Stamani, sotto un cielo grigio, ferma al semaforo di Viale Carducci, Livorno, Toscana, Italia, vedo in scooter una mamma e aggrappato a lei, come una cozza allo scoglio, un bimbo con un casco colorato, i capelli ancora caldi di sonno e un grembiulino che spuntava dal piumino.
Con una mano lei, per scaldarlo, gli struscia una gamba e lui l’abbracciava stretta stretta, come se avesse paura che il vento, che non tira, la portasse via.
Che meraviglia.
Che beatitudine.
Una Madonna col bambino in chiave moderna.
Tutto l’amore del mondo in sella ad una scooter.
La bellezza della vita che c’è.
Ripenso a quando il Giova era così piccino da pensare che “mamma, sei più morbida di una sciarpa”, così piccino da dire che “quando ci sei sento odore di mamma”, quando mi baciava senza pudore, quando mi guardava come fossi, non lo so, l’ultimo panino alla nutella.
Ora sbuffa h/24, e dice che lo stresso, sempre h/24.

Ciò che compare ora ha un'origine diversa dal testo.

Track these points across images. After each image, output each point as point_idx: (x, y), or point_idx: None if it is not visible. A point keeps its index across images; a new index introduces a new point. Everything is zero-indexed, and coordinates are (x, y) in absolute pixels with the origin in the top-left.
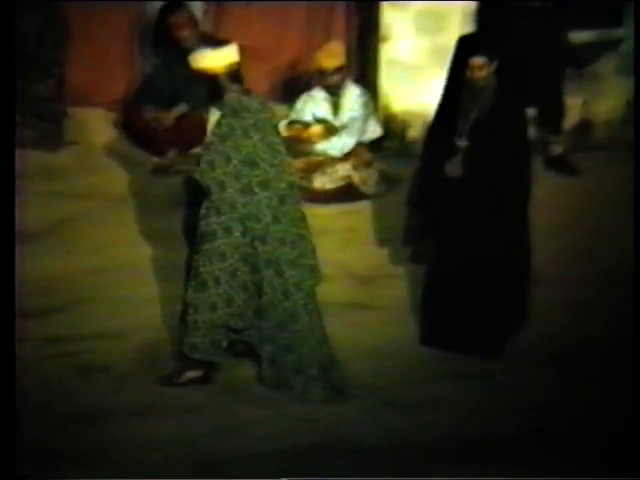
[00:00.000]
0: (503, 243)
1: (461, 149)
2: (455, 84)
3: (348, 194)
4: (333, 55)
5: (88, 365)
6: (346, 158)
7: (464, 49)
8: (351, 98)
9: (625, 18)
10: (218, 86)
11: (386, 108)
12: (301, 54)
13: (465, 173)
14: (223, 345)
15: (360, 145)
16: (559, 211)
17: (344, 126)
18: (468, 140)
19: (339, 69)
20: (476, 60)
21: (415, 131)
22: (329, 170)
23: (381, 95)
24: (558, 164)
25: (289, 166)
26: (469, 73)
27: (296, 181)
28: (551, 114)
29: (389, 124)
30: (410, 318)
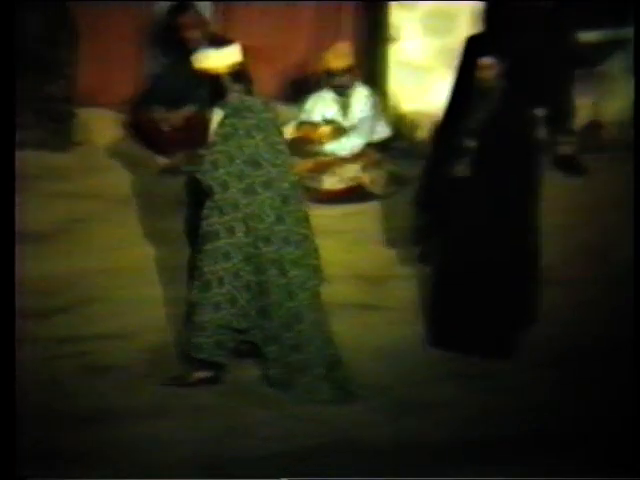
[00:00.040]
0: (510, 243)
1: (469, 149)
2: (463, 84)
3: (357, 194)
4: (342, 56)
5: (92, 366)
6: (355, 159)
7: (472, 49)
8: (360, 99)
9: (634, 17)
10: (221, 86)
11: (395, 108)
12: (310, 55)
13: (473, 173)
14: (228, 346)
15: (369, 146)
16: (567, 212)
17: (353, 127)
18: (476, 140)
19: (348, 70)
20: (485, 60)
21: (424, 131)
22: (338, 171)
23: (390, 95)
24: (567, 164)
25: (292, 166)
26: (478, 73)
27: (299, 181)
28: (560, 114)
29: (398, 124)
30: (418, 319)
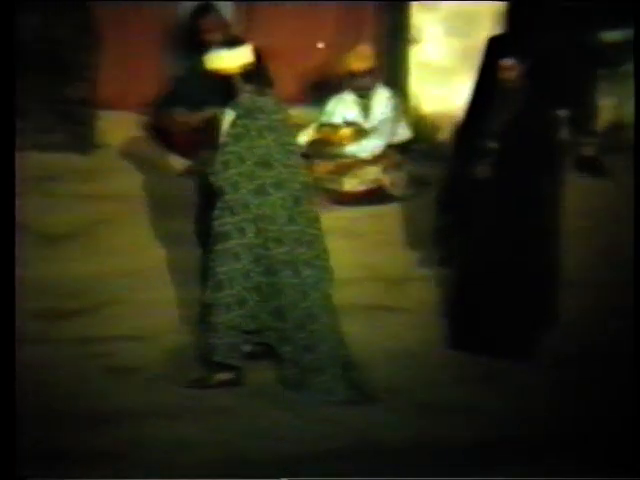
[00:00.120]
0: (532, 244)
1: (491, 150)
2: (485, 85)
3: (378, 196)
4: (363, 58)
5: (111, 367)
6: (376, 160)
7: (494, 50)
8: (381, 100)
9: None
10: (232, 87)
11: (416, 110)
12: (331, 56)
13: (494, 174)
14: (241, 348)
15: (390, 147)
16: (589, 213)
17: (374, 129)
18: (498, 141)
19: (369, 71)
20: (506, 61)
21: (445, 133)
22: (359, 172)
23: (411, 97)
24: (589, 166)
25: (303, 167)
26: (499, 74)
27: (310, 181)
28: (583, 115)
29: (419, 126)
30: (439, 321)
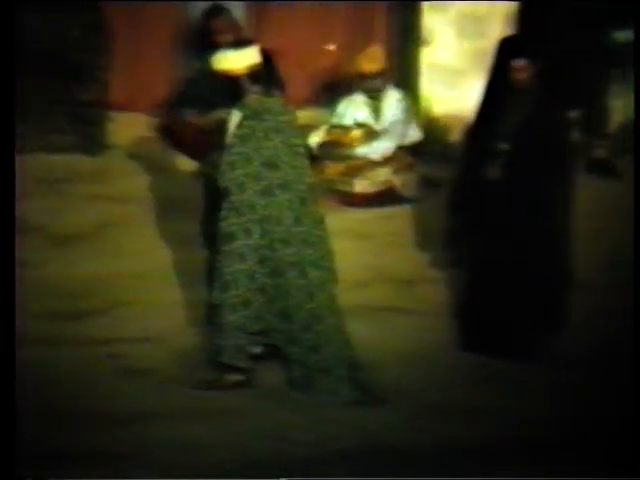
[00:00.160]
0: (543, 246)
1: (502, 152)
2: (496, 87)
3: (389, 198)
4: (374, 59)
5: (121, 368)
6: (387, 162)
7: (506, 51)
8: (392, 102)
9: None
10: (239, 88)
11: (426, 112)
12: (342, 58)
13: (506, 176)
14: (247, 350)
15: (401, 149)
16: (601, 215)
17: (384, 130)
18: (509, 143)
19: (380, 73)
20: (518, 62)
21: (456, 135)
22: (370, 174)
23: (421, 99)
24: (601, 167)
25: (309, 168)
26: (511, 75)
27: (315, 183)
28: (595, 117)
29: (430, 128)
30: (449, 322)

Mi sembra passato un secolo e quel secolo sta tutto addosso a me, cazzo.
Passiamo ore ad annusare il collo dei nostri figli, come fosse l’unità di misura per tutto.

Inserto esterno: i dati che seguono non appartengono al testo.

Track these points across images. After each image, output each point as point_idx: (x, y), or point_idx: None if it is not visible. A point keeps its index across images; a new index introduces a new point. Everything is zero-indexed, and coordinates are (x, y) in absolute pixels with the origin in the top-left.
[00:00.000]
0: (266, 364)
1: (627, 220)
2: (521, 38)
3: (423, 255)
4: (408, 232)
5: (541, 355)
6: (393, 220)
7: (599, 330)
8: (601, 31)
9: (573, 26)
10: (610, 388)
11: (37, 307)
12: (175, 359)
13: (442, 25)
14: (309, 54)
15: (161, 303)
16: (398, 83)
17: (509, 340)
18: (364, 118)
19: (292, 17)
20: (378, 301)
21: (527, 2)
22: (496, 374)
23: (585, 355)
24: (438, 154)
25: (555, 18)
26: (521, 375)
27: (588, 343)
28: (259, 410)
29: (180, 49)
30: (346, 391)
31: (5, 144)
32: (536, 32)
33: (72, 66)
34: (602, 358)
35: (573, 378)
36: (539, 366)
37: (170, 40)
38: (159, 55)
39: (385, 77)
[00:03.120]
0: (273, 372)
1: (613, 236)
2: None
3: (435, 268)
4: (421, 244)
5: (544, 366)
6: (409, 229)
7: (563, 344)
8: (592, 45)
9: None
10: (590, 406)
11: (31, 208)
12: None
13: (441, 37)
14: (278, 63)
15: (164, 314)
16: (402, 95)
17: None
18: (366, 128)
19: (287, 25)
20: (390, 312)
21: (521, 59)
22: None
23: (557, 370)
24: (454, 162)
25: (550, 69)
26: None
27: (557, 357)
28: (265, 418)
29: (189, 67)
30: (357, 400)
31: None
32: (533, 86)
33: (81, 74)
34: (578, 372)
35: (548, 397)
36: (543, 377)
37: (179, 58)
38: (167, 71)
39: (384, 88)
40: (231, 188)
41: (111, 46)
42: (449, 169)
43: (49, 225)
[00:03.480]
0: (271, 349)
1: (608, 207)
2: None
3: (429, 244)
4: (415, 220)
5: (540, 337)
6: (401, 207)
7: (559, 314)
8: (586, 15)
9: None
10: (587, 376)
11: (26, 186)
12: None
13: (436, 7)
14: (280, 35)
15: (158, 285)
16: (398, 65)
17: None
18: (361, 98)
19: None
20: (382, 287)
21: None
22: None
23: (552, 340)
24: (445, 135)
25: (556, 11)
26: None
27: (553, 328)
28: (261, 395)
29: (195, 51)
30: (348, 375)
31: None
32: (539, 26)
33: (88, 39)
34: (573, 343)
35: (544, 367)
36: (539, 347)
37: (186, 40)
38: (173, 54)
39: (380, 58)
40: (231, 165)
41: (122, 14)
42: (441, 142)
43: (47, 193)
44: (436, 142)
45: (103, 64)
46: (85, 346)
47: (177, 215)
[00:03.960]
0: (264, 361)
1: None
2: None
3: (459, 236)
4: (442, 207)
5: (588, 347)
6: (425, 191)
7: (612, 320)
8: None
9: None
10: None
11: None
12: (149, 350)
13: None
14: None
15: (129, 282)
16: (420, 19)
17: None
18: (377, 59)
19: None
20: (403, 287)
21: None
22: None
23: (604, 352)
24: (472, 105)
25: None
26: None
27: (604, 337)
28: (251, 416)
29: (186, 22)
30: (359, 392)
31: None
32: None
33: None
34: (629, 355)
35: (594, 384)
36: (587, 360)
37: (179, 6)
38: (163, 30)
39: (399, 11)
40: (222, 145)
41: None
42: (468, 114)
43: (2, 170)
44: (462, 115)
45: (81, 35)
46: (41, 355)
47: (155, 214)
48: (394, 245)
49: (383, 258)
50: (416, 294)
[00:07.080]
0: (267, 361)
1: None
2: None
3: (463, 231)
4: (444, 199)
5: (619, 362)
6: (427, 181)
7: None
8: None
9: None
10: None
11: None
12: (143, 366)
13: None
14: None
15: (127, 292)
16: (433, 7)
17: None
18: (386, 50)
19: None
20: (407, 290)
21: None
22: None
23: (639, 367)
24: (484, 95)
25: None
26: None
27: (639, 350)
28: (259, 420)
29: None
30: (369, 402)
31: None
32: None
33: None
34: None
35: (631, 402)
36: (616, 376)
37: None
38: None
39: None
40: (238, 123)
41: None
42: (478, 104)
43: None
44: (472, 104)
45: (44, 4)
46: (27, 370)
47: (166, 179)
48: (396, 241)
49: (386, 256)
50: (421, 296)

Affondiamo il naso in quell’incavo perfetto e capiamo subito che il segreto del mondo è nascosto lì.
Le chiavi di casa, sono nascoste lì.
Il tesoro più grande, è nascosto lì.
Non lo so, io credo che la speranza di chi cresce esseri umani sia quella di saperli sempre al caldo, nella vita.
Come quando, da bimbetta, il mi’ babbo scaldava le mie mani nelle sue, d’inverno.
Se chiudo gli occhi quel calore lo sento ancora, giuro.